賀川:前半にもチャンスはあった。開始早々、田中達也がDFラインのウラへ走り込んで右ポスト近くからシュートしたのもあったし、24分だったか、遠藤保仁の右CKを中澤佑二がヘディングしたのもあった。田中のシュートは右ポストの外へ、中澤のヘッドは相手DFのカバーに防がれたが…。

――記録を見ると、日本のシュートは8本。相手は2本でした。やはりシュート力ですか。

賀川:バーレーン側の守りもしっかりしていた。試合直前の両チームのスタートリスト(先発メンバー)を見ると、バーレーン側は生年月日は記入されているが、身長・体重はなかった。

――日本側は書いているのに…ですか。

賀川:そうね。まぁ体格というのは一つの情報だからネ。74年ワールドカップのあのオランダ代表も身長は書かなかったネ。それはともかく、したがって、彼らの正確な高さは分からないが、明らかに185以上は数人いた。平均して脚が長く、それが速く動く。リーチもある。いい攻めをしても最後のシュートのところで体を寄せられ、足を出されて、いい形でシュートできなかった。だから後半はどこでFKを取るだろうかと見ていたら、いきなり玉田がゴール正面20mでファウルをもらった。

――いい位置でした。

賀川:玉田圭司はもともと足が速く、ドリブルには自信を持っている。代表でも名古屋グランパスでもFWで得点を期待されているが、ボールを持ち出しての突破そのものに威力があるプレーヤー。このときは右から中へペナルティエリアの外を横にドリブルした。右から中へだから、左足でシュートもできる形になる。相手はファウルで止めた。それまでペナルティエリア内で日本選手が走り込んで倒された中にはファウル気味のもあったが、この場合はペナルティボックスの外でもあり、レフェリーの笛が鳴った。

――カベに当たりましたね。

賀川:ゴール正面、20m少しあったかナ。カベには5人入っていた。中村俊輔はすぐそばの遠藤保仁に渡し、遠藤が止めたのを左足で蹴った。

――少しポイントをずらしたわけですね。

賀川:キックの位置を動かしたことでカベが割れ、俊輔の蹴ったボールは左から2人目の3番をつけたアブドゥラ・マルズークの頭に当たって高く上がり、方向が少し変わってGKの上を越えゴール右上隅に落下した。

――理想的なコースになりました。まさに好運。

賀川:俊輔も狙ったのだろうが、私はマルズークがヘディングで防ぐときに頭を下げたのが一つのポイントと思った。場内の大画面で映し出されたのを見ると、はじめに目を開いてジャンプした彼はボールに当たる瞬間に腕でカバーするようにして頭を下げた。

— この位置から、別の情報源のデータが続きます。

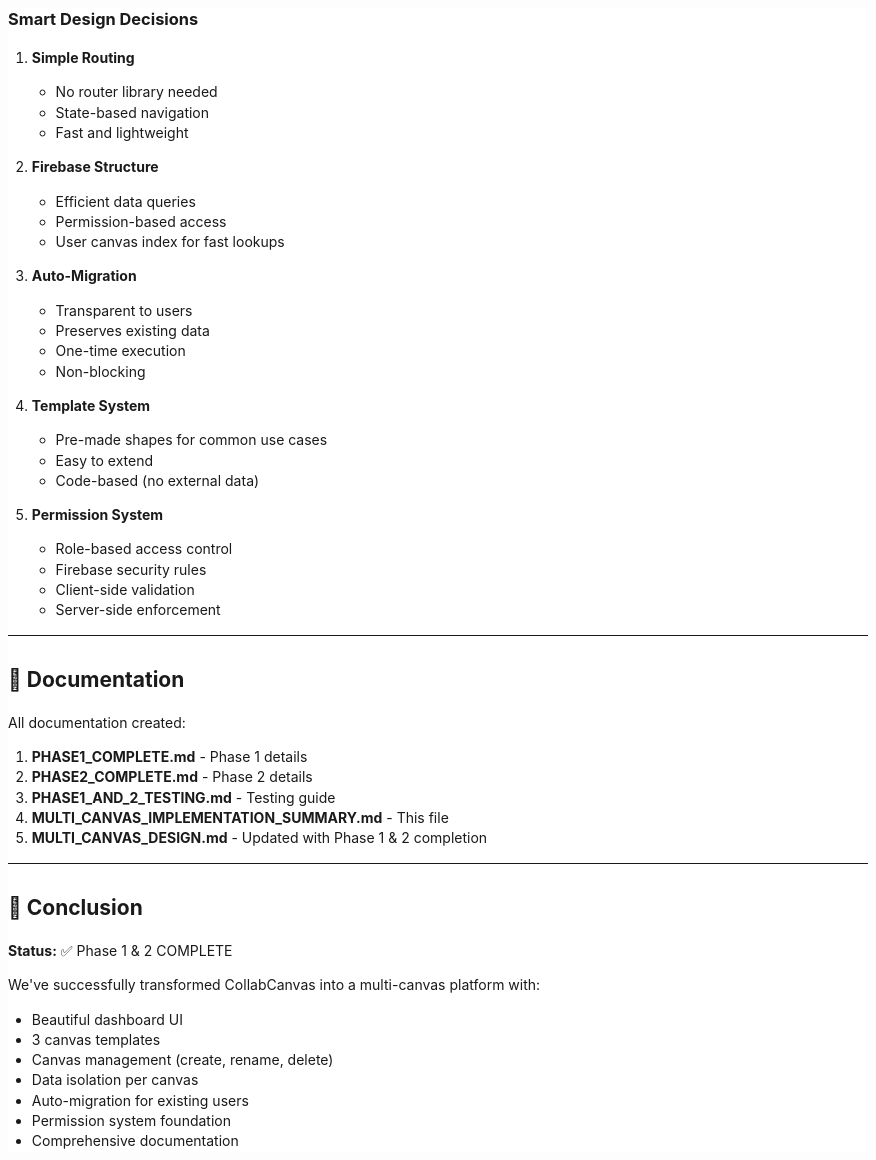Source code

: ### Smart Design Decisions

1. **Simple Routing**
   - No router library needed
   - State-based navigation
   - Fast and lightweight

2. **Firebase Structure**
   - Efficient data queries
   - Permission-based access
   - User canvas index for fast lookups

3. **Auto-Migration**
   - Transparent to users
   - Preserves existing data
   - One-time execution
   - Non-blocking

4. **Template System**
   - Pre-made shapes for common use cases
   - Easy to extend
   - Code-based (no external data)

5. **Permission System**
   - Role-based access control
   - Firebase security rules
   - Client-side validation
   - Server-side enforcement

---

## 📖 Documentation

All documentation created:

1. **PHASE1_COMPLETE.md** - Phase 1 details
2. **PHASE2_COMPLETE.md** - Phase 2 details
3. **PHASE1_AND_2_TESTING.md** - Testing guide
4. **MULTI_CANVAS_IMPLEMENTATION_SUMMARY.md** - This file
5. **MULTI_CANVAS_DESIGN.md** - Updated with Phase 1 & 2 completion

---

## 🎉 Conclusion

**Status:** ✅ Phase 1 & 2 COMPLETE

We've successfully transformed CollabCanvas into a multi-canvas platform with:
- Beautiful dashboard UI
- 3 canvas templates
- Canvas management (create, rename, delete)
- Data isolation per canvas
- Auto-migration for existing users
- Permission system foundation
- Comprehensive documentation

――真正面から9メートル15のところで蹴ったボールが向かってくれば、怖いでしょう。

賀川:ボールが接近したときに、そのボールから目を離したハズだ。頭を下げたためボールは頭をかすめて、日本側にとっては理想的な曲線を描いてゴールへ入った。

――ヘディングの鉄則は、ボールから目を離すな――と、いつか言っていましたね。

賀川:ボクは、日本代表のストライカーの中で最もヘディングの上手だった釜本邦茂選手のプレーを何度も生で見たし、1秒間25コマ撮りのフィルムを見たが、彼のヘディングは常にボールをとらえる前、とらえたとき、その後も、ボールを見ていた。もちろんボールが当たった瞬間、衝撃で目をつむることはあるが、直前、直後、しっかり見つめていた。
 有名なアーセナルとの試合でのダイビングヘッドの場面では、ボールをとらえ、自分は地面に落下して横倒しになったまま、まだボールを見ている写真も残っている。

 この3番の選手は、スタートリストではFWと記載されていた。長身の丸坊主が目立つプレーヤーで16番のサイド・モハメド・アドナンとともに中央部をしっかり守っていたが、このFKのときは気の毒な役割になってしまった。

――それによって俊輔の功が割り引かれることはなくても、ですね…。

賀川:もちろん、彼の球筋あってのことだし、前述の玉田のドリブルあってのFKということ。つまりチームの意志で、このチームの一番の武器であるFKを生かしたことには変わりない。
 余談だが、今度の試合も中村俊輔のキープとパスのうまさには何度も感心させられた。メモを見ると、「思わずウマイと声が出た」という書き込みもあるヨ。